Examples of projects where we have used this processing include:

Prerequisites

To apply to use LEO, or to work on a LEO project led by someone else, you must become an ONS accredited researcher.

Access to LEO is provided through the SRS environment, which can only be accessed from approved sites within the UK. If your organisation is not already approved, you will either need to gain an Approved Organisational Connectivity (AOC) agreement or use the secure facilities provided by ONS. Information on all these options is available here. Note that home access is not available for LEO.

Applying to use LEO

Accredited researchers can apply to use LEO from the ONS Project Accreditation Service for SRS (PASS).
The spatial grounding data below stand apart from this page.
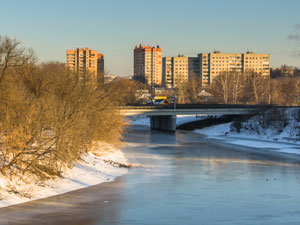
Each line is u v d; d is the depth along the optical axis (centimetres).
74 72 5225
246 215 2936
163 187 3919
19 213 2811
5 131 3303
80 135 4491
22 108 3384
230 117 14225
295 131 10094
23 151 3338
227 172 4984
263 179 4491
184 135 11462
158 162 5847
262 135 10762
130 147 8062
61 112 3791
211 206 3195
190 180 4353
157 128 14012
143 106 11819
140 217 2834
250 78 19850
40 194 3344
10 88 3481
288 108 11381
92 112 5219
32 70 4703
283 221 2781
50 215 2798
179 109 12219
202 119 14825
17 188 3294
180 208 3114
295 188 3969
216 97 19375
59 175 3878
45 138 3584
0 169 3359
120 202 3259
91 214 2870
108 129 5694
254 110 11969
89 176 4212
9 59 3722
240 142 9450
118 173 4619
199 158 6431
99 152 5931
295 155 7019
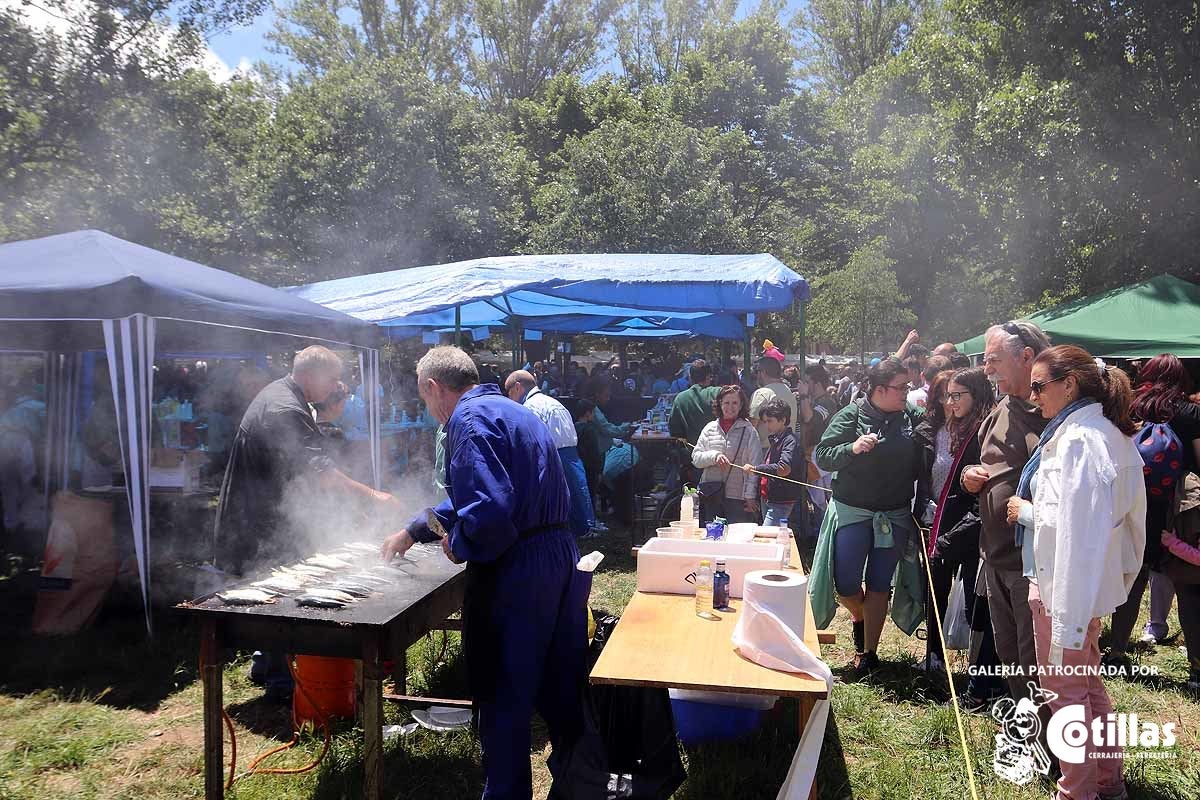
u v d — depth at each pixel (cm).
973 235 1864
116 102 1230
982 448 345
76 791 324
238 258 1474
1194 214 1227
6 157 1095
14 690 423
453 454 266
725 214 2084
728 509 600
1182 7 1242
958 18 1712
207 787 290
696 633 283
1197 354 780
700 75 2903
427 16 2770
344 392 448
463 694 423
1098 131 1267
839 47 3020
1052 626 262
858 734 376
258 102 1742
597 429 972
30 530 703
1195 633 410
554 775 282
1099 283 1361
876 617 439
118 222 1198
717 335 1409
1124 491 264
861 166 2092
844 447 424
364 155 1723
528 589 265
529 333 1722
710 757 343
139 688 423
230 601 289
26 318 461
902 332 2016
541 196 2156
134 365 474
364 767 299
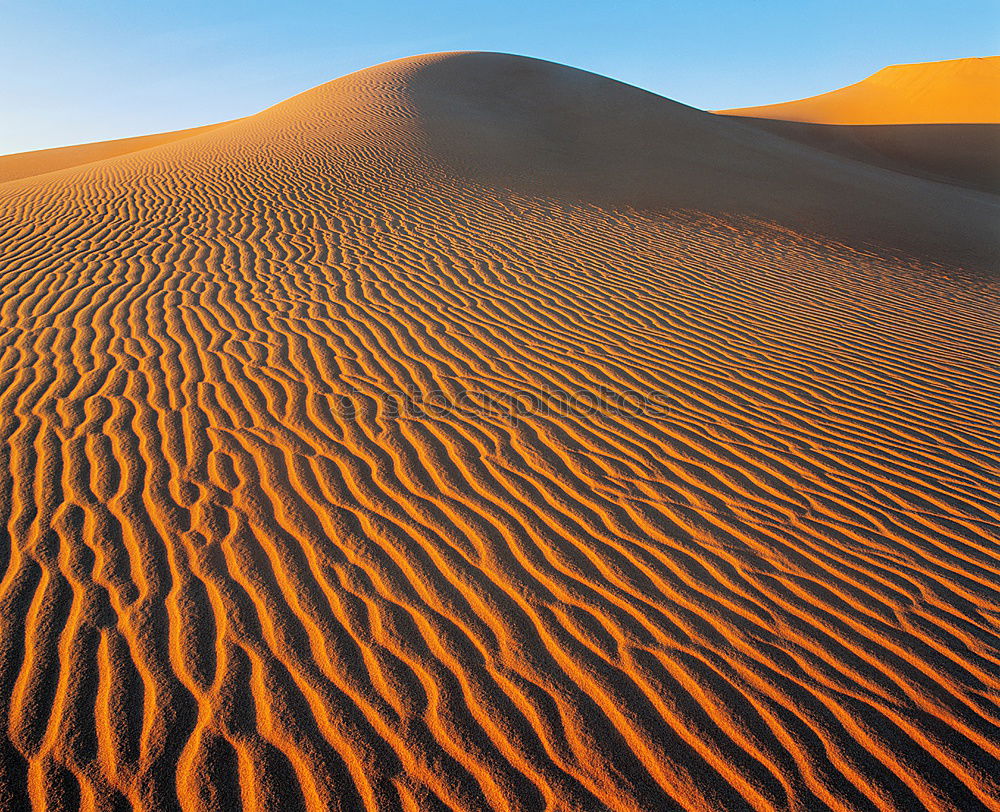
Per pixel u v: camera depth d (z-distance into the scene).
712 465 4.27
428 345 6.00
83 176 13.56
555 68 28.61
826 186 16.52
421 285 7.64
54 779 2.15
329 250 8.79
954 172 29.08
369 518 3.58
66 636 2.71
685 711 2.49
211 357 5.45
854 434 4.80
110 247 8.47
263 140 16.48
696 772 2.26
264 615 2.88
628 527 3.60
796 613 3.01
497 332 6.43
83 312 6.27
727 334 6.84
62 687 2.48
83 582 3.01
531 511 3.71
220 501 3.64
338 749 2.30
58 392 4.75
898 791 2.21
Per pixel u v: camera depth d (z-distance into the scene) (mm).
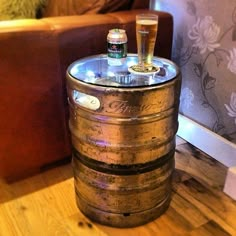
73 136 1008
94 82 892
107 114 872
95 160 960
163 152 979
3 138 1157
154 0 1536
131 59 1105
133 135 899
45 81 1146
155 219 1089
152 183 1003
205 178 1303
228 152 1345
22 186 1264
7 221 1090
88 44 1173
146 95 851
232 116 1298
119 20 1220
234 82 1243
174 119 978
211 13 1248
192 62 1417
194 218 1097
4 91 1082
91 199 1046
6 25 1032
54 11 1424
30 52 1069
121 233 1037
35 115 1183
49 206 1159
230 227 1062
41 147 1256
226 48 1231
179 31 1438
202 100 1426
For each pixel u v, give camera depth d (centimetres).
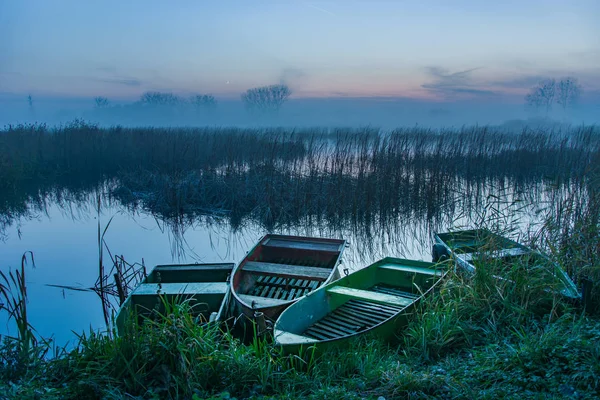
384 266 757
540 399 343
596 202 782
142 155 1989
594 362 372
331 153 1530
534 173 1642
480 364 421
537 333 455
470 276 590
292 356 448
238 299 601
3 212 1491
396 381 385
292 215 1317
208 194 1473
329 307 629
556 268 593
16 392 355
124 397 370
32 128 2184
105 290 816
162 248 1132
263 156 1580
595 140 1680
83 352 438
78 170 1988
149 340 417
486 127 1792
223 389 396
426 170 1478
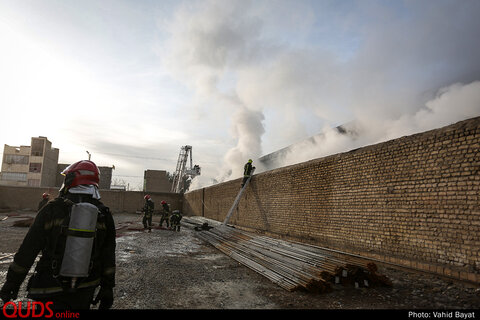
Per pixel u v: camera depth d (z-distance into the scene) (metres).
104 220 1.90
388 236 6.34
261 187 12.91
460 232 4.89
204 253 8.34
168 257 7.46
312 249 6.00
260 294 4.52
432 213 5.41
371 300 4.14
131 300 4.13
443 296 4.09
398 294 4.34
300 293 4.53
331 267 4.89
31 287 1.69
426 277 5.00
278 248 6.79
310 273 4.96
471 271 4.57
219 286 4.95
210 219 20.28
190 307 3.92
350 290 4.61
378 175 6.78
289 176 10.72
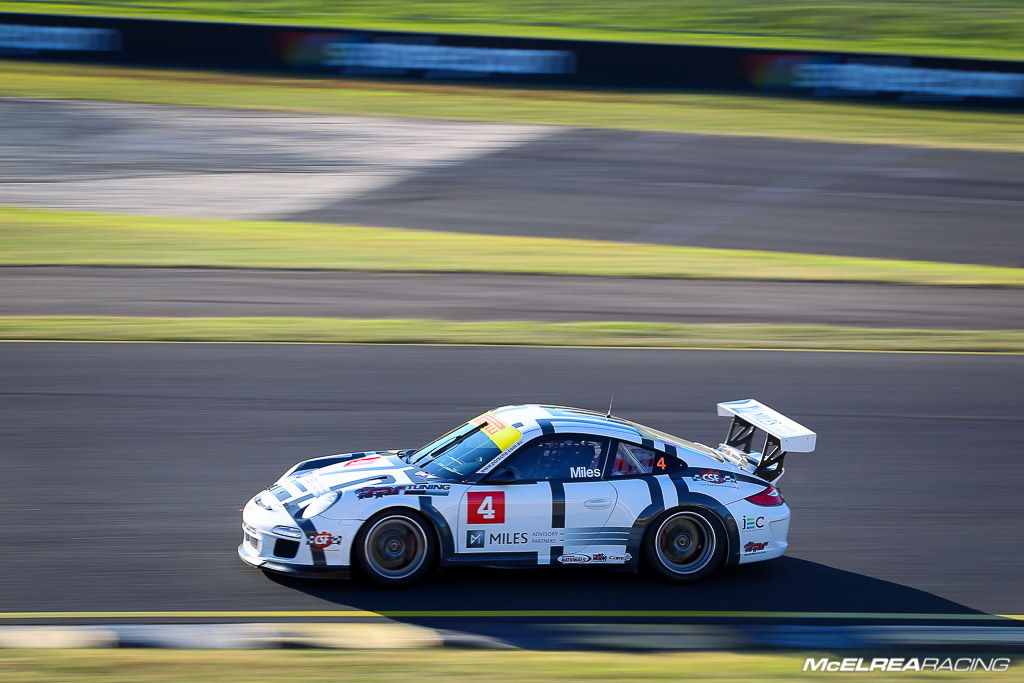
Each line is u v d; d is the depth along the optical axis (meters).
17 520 31.33
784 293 65.44
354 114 114.50
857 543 31.83
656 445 29.08
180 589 26.98
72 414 41.69
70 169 92.88
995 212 87.88
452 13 166.12
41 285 62.28
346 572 26.94
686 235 79.38
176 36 131.38
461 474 27.97
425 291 63.41
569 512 27.61
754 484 29.25
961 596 28.31
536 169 97.00
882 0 179.62
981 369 51.84
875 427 43.09
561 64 129.00
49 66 128.75
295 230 77.56
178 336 52.94
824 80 126.06
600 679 21.36
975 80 122.69
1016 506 35.19
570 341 54.25
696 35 148.75
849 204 89.06
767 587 28.48
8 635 23.78
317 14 161.12
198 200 85.50
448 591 27.30
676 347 53.94
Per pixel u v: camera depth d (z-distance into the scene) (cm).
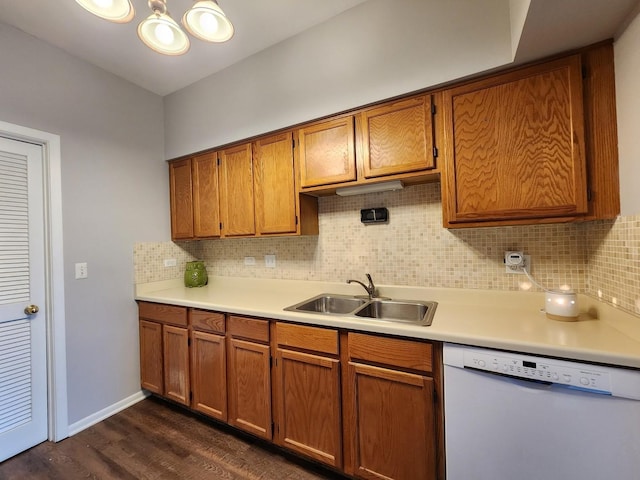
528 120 128
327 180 178
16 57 172
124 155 227
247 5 161
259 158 207
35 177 183
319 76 177
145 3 159
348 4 163
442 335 118
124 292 224
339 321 142
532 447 104
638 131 100
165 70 220
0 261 168
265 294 218
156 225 249
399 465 129
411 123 153
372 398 135
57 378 184
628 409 92
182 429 192
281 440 161
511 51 127
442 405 122
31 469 160
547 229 151
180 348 205
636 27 100
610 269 120
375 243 195
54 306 184
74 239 195
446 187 144
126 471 156
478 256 166
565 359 100
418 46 147
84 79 204
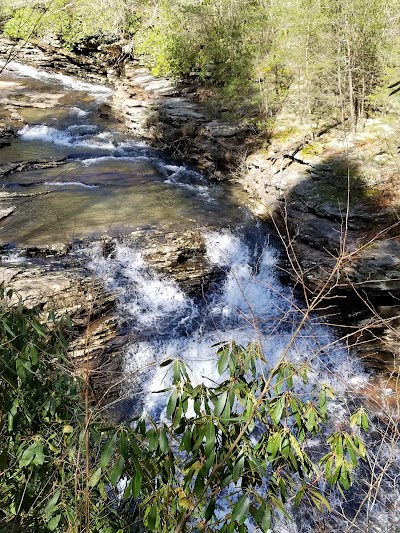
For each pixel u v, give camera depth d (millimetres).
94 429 2123
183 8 13086
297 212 7629
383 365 5645
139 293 6488
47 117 12703
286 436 1939
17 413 2271
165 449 1807
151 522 1848
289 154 8570
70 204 8266
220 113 10680
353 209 7160
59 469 2188
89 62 16391
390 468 4227
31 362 2217
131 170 9945
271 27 10227
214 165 9844
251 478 1962
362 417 2020
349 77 8258
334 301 6566
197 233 7664
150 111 11680
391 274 6008
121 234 7391
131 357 5809
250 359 2008
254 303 6852
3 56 17375
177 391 1881
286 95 9875
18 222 7531
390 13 8594
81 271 6410
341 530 3840
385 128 8469
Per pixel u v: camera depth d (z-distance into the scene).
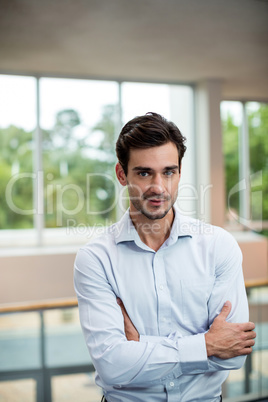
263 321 2.75
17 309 2.40
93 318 1.17
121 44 4.76
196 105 6.41
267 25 4.33
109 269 1.21
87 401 2.39
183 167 6.42
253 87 6.61
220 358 1.12
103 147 6.16
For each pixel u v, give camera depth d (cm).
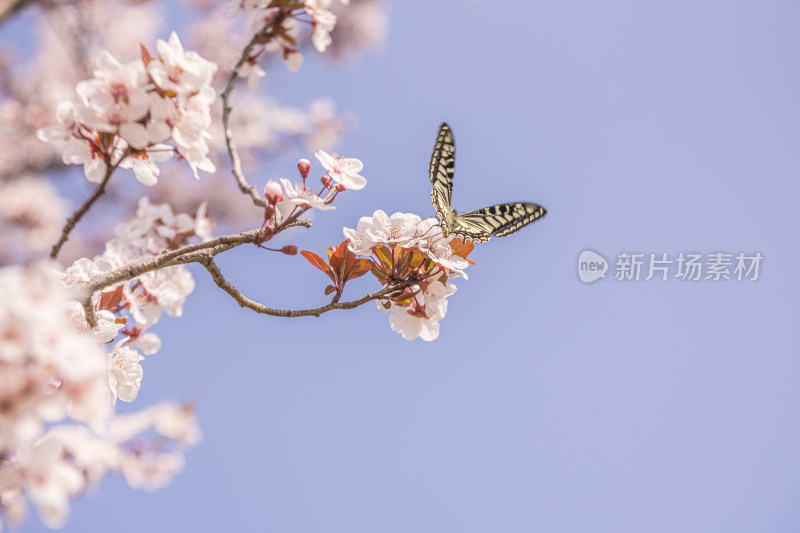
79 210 226
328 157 230
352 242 230
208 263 229
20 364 212
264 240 229
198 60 226
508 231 239
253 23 232
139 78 226
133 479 252
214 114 466
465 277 231
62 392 220
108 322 229
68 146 227
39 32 423
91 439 223
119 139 227
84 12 393
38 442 220
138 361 230
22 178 423
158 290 236
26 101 418
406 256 231
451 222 234
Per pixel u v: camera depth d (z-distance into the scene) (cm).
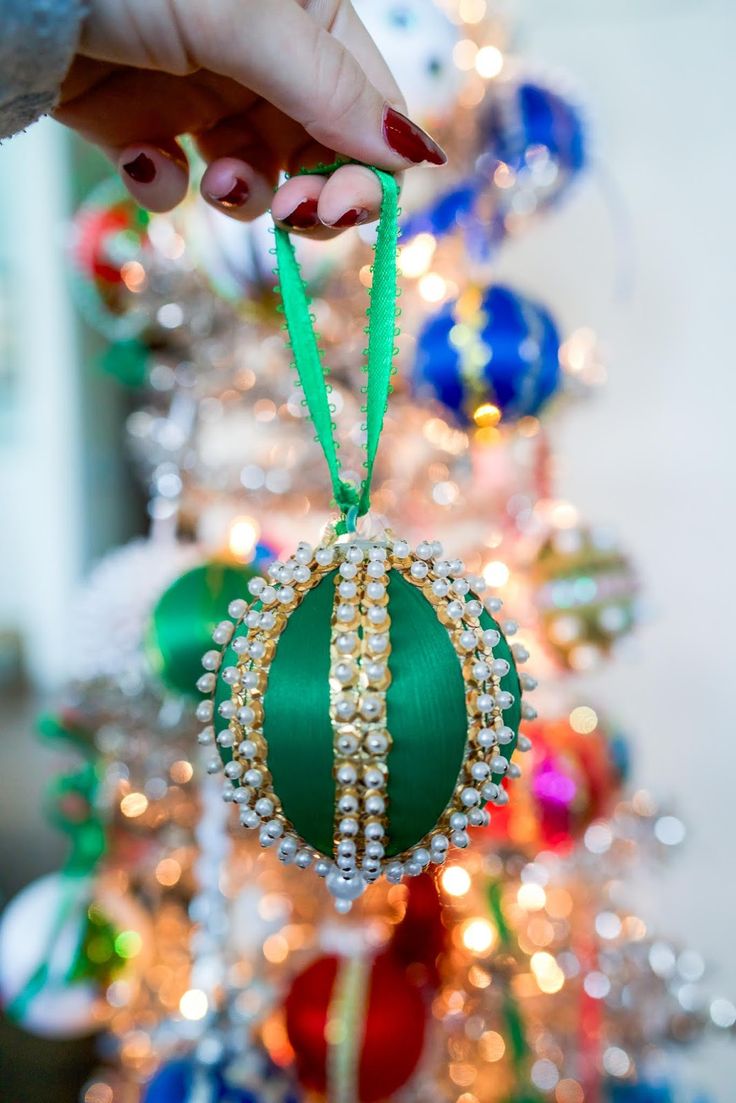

For information and guidance, see the page on applying to access the LEO dataset.

An application to use LEO consists of:

A project application (completed through PASS)
Either a UKSA ethics self-assessment or evidence of a project being approved by an ethics committee
A completed variable request form

It generally takes between 2 and 4 months from an application being submitted to the data being made available in the ONS Secure Research Service (SRS).

General hints and tips

Largely due to issues of size, source data is provided in a set of SQL Server databases. Some knowledge of SQL will prove beneficial, though there is a very basic quick-start guide available within the user guides folder inside SRS.

LEO data is provided under Part 5, Chapter 5, Section 64 of the Digital Economy Act.

Schools, Colleges, Universities and other corporate bodies cannot be directly identified in LEO. Rather than seeing identifiers such as LAESTAB, URN and UKPRN you will see pseudonymised versions instead. If you wish to ingest additional organisational-level data, you will need to submit it to the LEO pseudonymisation service ([email protected]). This can take several weeks to be completed.

Home access to LEO is not permitted, even where an organisation has home access arrangements for other projects in SRS.

Working in SQL Server

In LEO, source data is provided in linked databases.

NPD_i2 contains data from the National Pupil Database
ILR_i2 contains data from the Individualised Learner Record
HESA_i2 contains data from the HESA student record
LEO_i2 contains data relating to employment, earnings and benefits, plus bridging tables of identifiers

You will be able to look at (query) the data in the source databases but not change the data or create any new tables in these databases.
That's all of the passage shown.